Every step forward I take I get shoved backwards 5 steps. I cannot make progress towards anything. :o(
My own father will not emotionally support me at all, and is not able to financially support me to the degree he claims he wants to- therefore he is shutting down and calling my bluff so to speak. I don't know what else to call it.
He OFFERED to financially support me for an undisclosed amount of time, until I found a steady job and was able to rent a place of my own. We'll, I now have a job, and suddenly, when I tell him I want to start paying for some bills, he completely shuts down and says "why should I want to talk things over at this point?" And avoids talking to me both on the phone and face to face.  Then responds to my emails with biting remarks and accusations.
What did I do or say that was wrong? I guess I will never understand what happened. He has tunnel vision and cannot see anything positive with what I have done or plan to do. Neither can he accept that I am no longer a child that he can order to obey his requests, but a grown woman with a family that she is trying to reunite who has her own plans.
All I can do now is pray that he continues to get his health back on track and allows me to handle my family the way I know is best.

Wednesday, July 04, 2012

Been a while: Update.

Where to begin... I still need to find a place to live. :o(  I'm in a sticky situation that I feel powerless to change.

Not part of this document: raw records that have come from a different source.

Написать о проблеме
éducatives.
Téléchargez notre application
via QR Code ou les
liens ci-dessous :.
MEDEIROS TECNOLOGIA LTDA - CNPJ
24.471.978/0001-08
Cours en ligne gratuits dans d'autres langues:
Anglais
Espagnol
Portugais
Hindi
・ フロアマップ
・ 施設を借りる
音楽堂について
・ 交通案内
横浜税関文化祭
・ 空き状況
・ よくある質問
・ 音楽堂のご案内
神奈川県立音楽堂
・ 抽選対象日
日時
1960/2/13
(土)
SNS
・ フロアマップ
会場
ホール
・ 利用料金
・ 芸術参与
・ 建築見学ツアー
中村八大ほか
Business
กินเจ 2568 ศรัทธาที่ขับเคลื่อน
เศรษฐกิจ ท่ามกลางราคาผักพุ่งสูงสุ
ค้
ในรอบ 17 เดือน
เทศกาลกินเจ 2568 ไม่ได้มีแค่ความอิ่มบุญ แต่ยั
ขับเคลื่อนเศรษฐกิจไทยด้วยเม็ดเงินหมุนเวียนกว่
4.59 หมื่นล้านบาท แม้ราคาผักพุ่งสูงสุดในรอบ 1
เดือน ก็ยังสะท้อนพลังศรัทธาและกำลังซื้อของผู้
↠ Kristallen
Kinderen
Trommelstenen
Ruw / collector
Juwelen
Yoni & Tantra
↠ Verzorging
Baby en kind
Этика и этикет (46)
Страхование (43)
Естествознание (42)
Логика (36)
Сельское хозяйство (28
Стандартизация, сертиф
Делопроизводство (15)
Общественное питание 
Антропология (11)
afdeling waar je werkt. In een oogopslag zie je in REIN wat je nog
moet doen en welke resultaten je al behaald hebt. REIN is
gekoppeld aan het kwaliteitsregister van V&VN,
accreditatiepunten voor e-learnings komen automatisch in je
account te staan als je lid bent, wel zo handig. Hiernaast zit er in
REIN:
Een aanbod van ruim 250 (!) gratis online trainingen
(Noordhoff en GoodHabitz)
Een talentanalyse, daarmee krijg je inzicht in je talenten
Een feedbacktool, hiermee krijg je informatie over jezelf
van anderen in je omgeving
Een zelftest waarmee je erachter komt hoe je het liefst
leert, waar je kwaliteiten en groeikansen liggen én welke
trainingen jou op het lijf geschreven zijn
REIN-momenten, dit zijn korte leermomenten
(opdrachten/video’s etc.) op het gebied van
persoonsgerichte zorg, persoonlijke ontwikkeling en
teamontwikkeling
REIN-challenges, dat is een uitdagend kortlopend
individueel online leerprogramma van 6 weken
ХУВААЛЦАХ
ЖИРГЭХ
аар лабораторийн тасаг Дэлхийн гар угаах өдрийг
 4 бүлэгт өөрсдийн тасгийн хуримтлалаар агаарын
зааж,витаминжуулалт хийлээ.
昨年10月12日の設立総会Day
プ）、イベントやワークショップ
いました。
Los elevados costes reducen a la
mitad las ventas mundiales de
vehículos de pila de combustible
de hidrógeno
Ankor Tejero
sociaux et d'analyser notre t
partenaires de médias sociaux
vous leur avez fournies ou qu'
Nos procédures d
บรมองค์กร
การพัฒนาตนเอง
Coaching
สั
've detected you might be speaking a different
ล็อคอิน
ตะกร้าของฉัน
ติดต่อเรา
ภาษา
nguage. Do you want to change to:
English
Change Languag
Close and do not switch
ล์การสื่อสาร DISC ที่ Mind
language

First: I got a job finally! I started May 28th, so I've been working a month now. Unfortunately right now I am barely getting 20hours a week. Hopefully that will change soon.

Second: I was planning on going to Mexico for Marie's elementary graduation which is on Friday, but things have made it difficult... my dad wants to sell the house and has since April. But he gave me an ultimatum too... if I wanted his help with the travel expenses I would have to move out of the house before he would give me the money for the ticket to go down. My aunt would give me the money to come back with the boys. And I am still in the house because I can't find a place to go to even temporarily. :o( THEREFORE, no trip from today until the 10th as originally planned. Marie says she understands, but I'm her mother.. I'm SUPPOSED to be there for her on things like this. *sigh*


Third: Since I didn't go to Mexico today as planned, I now have the trip scheduled for August 1-7. I will have to be back to work on the 13th. In the meantime, I need to find at least a temporary place to move to ASAP, so that I am no longer a burden on my dad. Here's where it gets sticky-  he won't talk to me, won't even help me. He long ago requested that we communicate by email, yet I have been sending him almost an email a week, and yet to hear back from him. I have updated him on what is happening and why I am not moved out yet. In the last email I got from him, he said "Email me when you have arranged to move, and then email me again when you have moved." That was it. :/  What can I do about that? And after that last email, he had come twice and started removing HIS stuff from the house, but has not been back since.  I feel helpless and lonely because the one person that was going to help me hasn't even answered any of my messages or contacted me at all in over two weeks, with the exception of a facebook message "what's happening with you , I haven't heard from you! I'm getting worried."  So I don't know why my messages have not reached that person...
Ugh, I'm just too stressed out to do things properly. On top of all this I have had severe lower back pain that quite a few of my friends think may be due to kidney stones. As if I need ANYTHING more to happen right now... *sigh* I've been trying to pack, but due to the pain I can't do much. :o(


Anyway, that's all I can say for the moment. I'll update more soon... I think I can blog mobile now too, so I will try and do that more often.- even if it is just quickie posts.